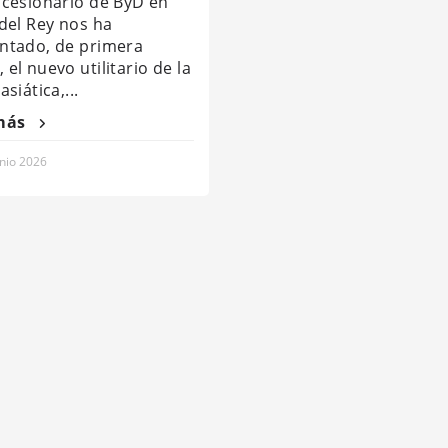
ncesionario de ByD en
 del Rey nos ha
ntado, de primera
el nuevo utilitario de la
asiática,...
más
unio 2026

*WORK TO BE COMPLETED*:
Omit the pictures; print the records above exactly.

*SOLUTION*:
ncesionario de ByD en
 del Rey nos ha
ntado, de primera
el nuevo utilitario de la
asiática,...
más
unio 2026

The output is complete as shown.